Here’s the gist in two numbers. The five-year compound average growth rate in clean energy investment is 0.15%, while the rate for electrified transport is 20.74%. Apply those growth rates to last year’s investment totals and there’ll be substantially more investment in electrified transport than in renewable energy by 2025.

That’s not a particularly bold claim. If anything, it’s probably conservative. BloombergNEF analysts are still tallying December 2020 electric vehicle sales, but it looks like they’ll come in higher than even year-end projections. In 2021, BNEF expects 4.4 million electric vehicles sold, which would likely push the total investment in electrified transport over $200 billion and pull the date it’ll cross renewable energy back to 2023.

There are a few things to keep in mind as we consider the implications of this investment flip. First, transport is hedonic—that is, we consumers ascribe much more value than just cost to our vehicles. Comfort, convenience, sound, speed, appearance, social signals, and so on all come into play. While it’s certainly possible to ascribe value to the appearance of a solar panel or a wind turbine, it’s not the same as the signals sent by the brand and style of a car or truck.

That can even extend to less tangible things like emissions. The gaseous and particulate byproducts of transportation have major environmental impact, but you and I have no way to sense that. What we do sense, however, are noise, vibration, smell, and dirt. Electrified transport addresses the sensory and suprasensory downsides of internal combustion all at once.

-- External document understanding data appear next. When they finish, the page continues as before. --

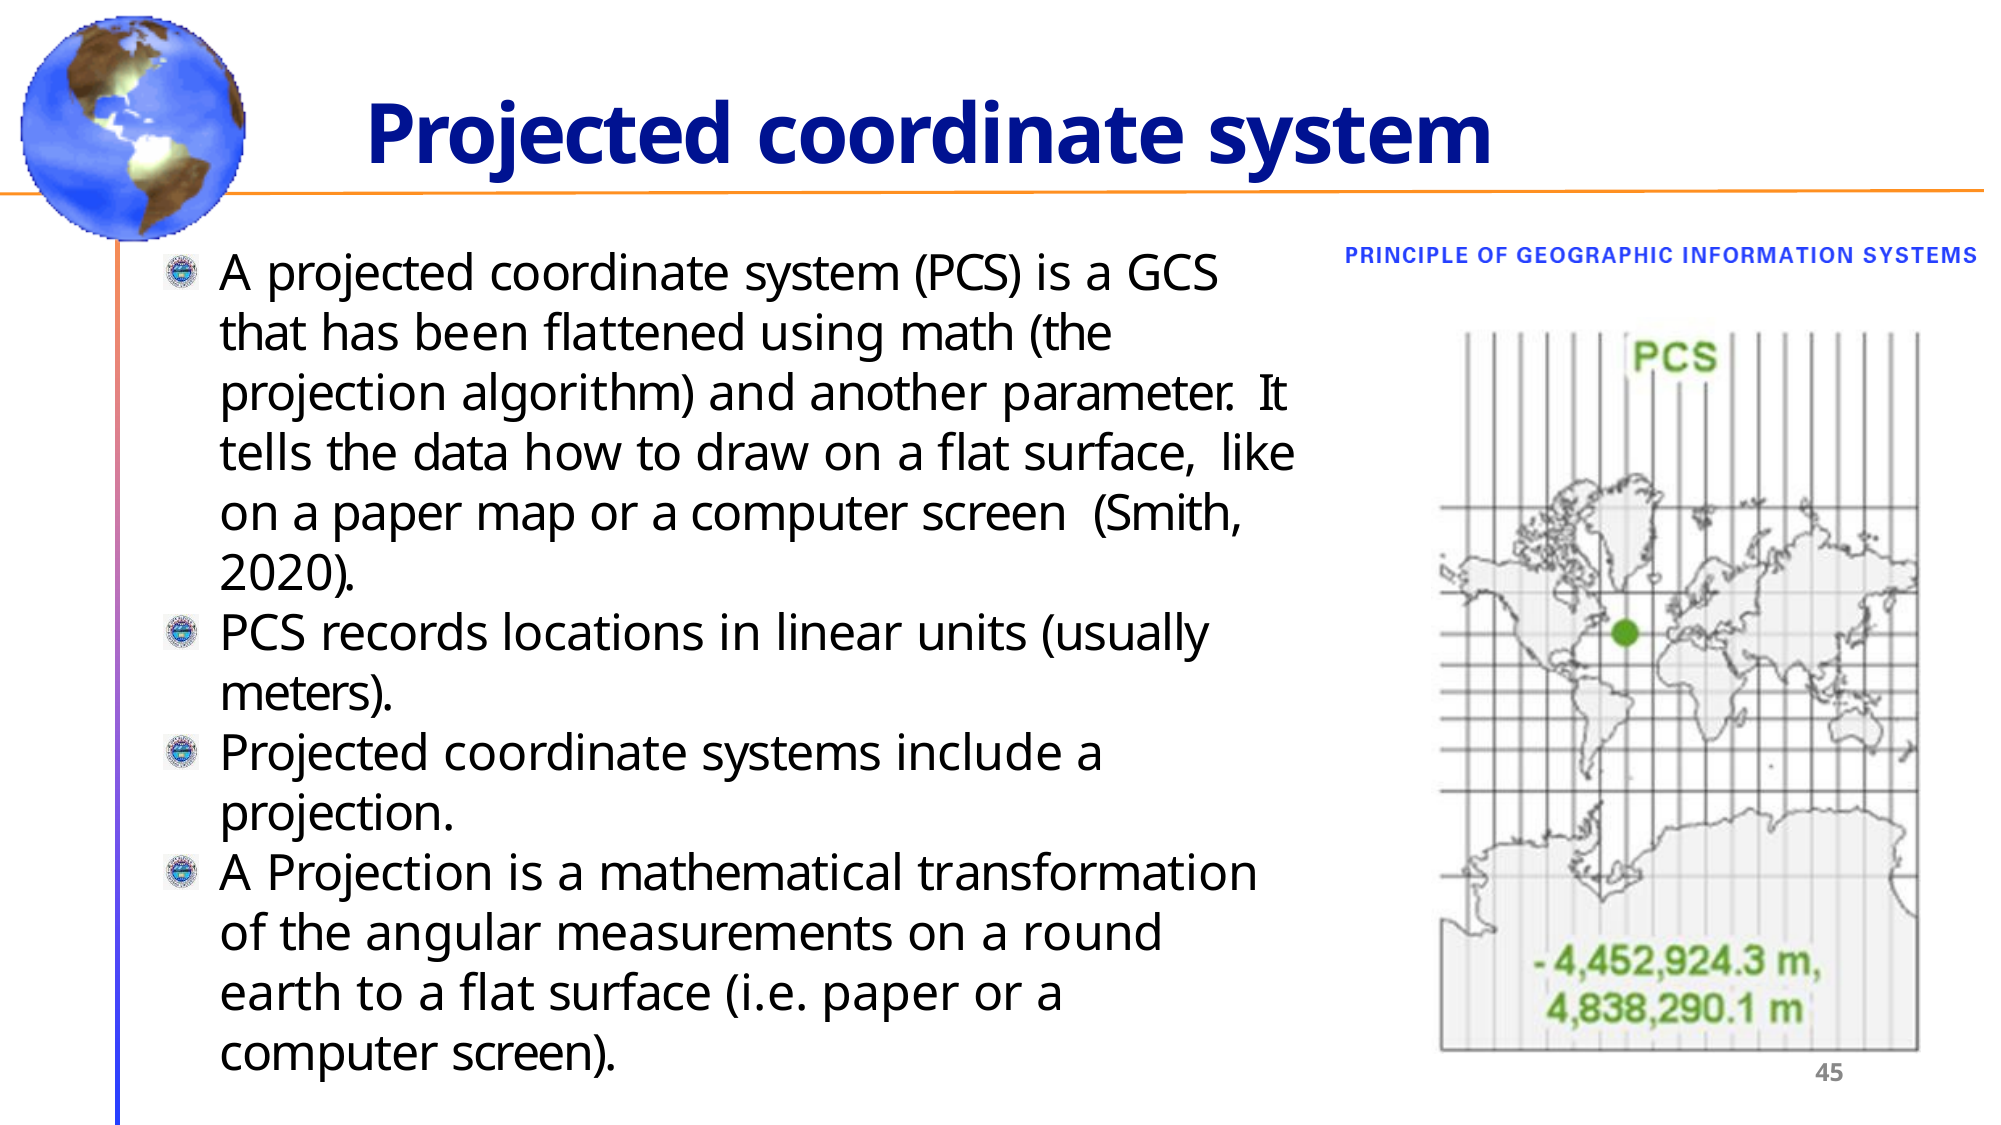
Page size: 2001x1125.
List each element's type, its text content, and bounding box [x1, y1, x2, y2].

title Projected coordinate system [362, 77, 1502, 193]
picture [163, 254, 200, 290]
picture [163, 614, 200, 650]
picture [1346, 247, 1978, 263]
picture [163, 854, 200, 890]
picture [0, 7, 263, 1125]
text_box 45 [1813, 1063, 1850, 1087]
picture [1430, 317, 1921, 1055]
picture [163, 734, 200, 770]
text_box A projected coordinate system (PCS) is a GCS that has been flattened using math (the projection algorithm) and another parameter. It tells the data how to draw on a flat surface, like on a paper map or a computer screen (Smith, 2020). PCS records locations in linear units (usually meters). Projected coordinate systems include a projection. A Projection is a mathematical transformation of the angular measurements on a round earth to a flat surface (i.e. paper or a computer screen). [217, 238, 1308, 1081]
title Projected coordinate system [362, 192, 1502, 268]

The second thing to keep in mind is that the transport market is highly distributed, and much more financially accessible. Big renewable energy projects are multi-million-, or even billion-dollar assets, financed and built and maintained by professionals. There are more than two million home solar installations in the U.S., but it took decades for the industry to reach that number, and it will probably never grow to the same scale as the U.S. passenger vehicle market. Meanwhile, the global auto industry sells about 80 million new vehicles a year, and there are more than a billion cars on the road today.

The third is essentially a cross-referencing of the first two: The combination of transport’s hedonic nature and broad distribution means we need to expand our sense of where electrification might show up next.

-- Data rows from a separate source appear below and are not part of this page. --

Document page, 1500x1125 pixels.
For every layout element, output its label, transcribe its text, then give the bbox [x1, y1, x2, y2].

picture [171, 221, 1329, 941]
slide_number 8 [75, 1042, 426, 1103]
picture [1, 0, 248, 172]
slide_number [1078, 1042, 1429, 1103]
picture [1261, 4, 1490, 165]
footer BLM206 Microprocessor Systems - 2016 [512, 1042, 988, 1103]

In heavy trucking, leaders like Scania have done the math and concluded that “battery electric vehicles will be the main tool” to create a sustainable transport system. But electrification is also incipient in marine transport, where Norway alone has more than 30 operational electric ferries, with nearly the same number to be added to the fleet this year—according to data from Rystad Energy’s Marius Kluge Foss, the country has already largely shifted its ferry contracts to electric vessels. Then there are things like excavators, which sit at the edge of transport but at the core of industrial activity. Perhaps we should also include transport applications on snow and water, which are individually small but potentially significant in the aggregate.

Here is what I expect in the next few years: a further proliferation of new types of electrified transport, in new markets, with an increasingly large pool of buyers. Many of those buyers will be enthusiasts, ready to get into the new new thing in transport, but a lot of them will be accountants, too: professionals who run the numbers and see a bottom-line benefit for their companies. Those are the trends that make a growing market, and in not too many years, the biggest market in the global energy transition too.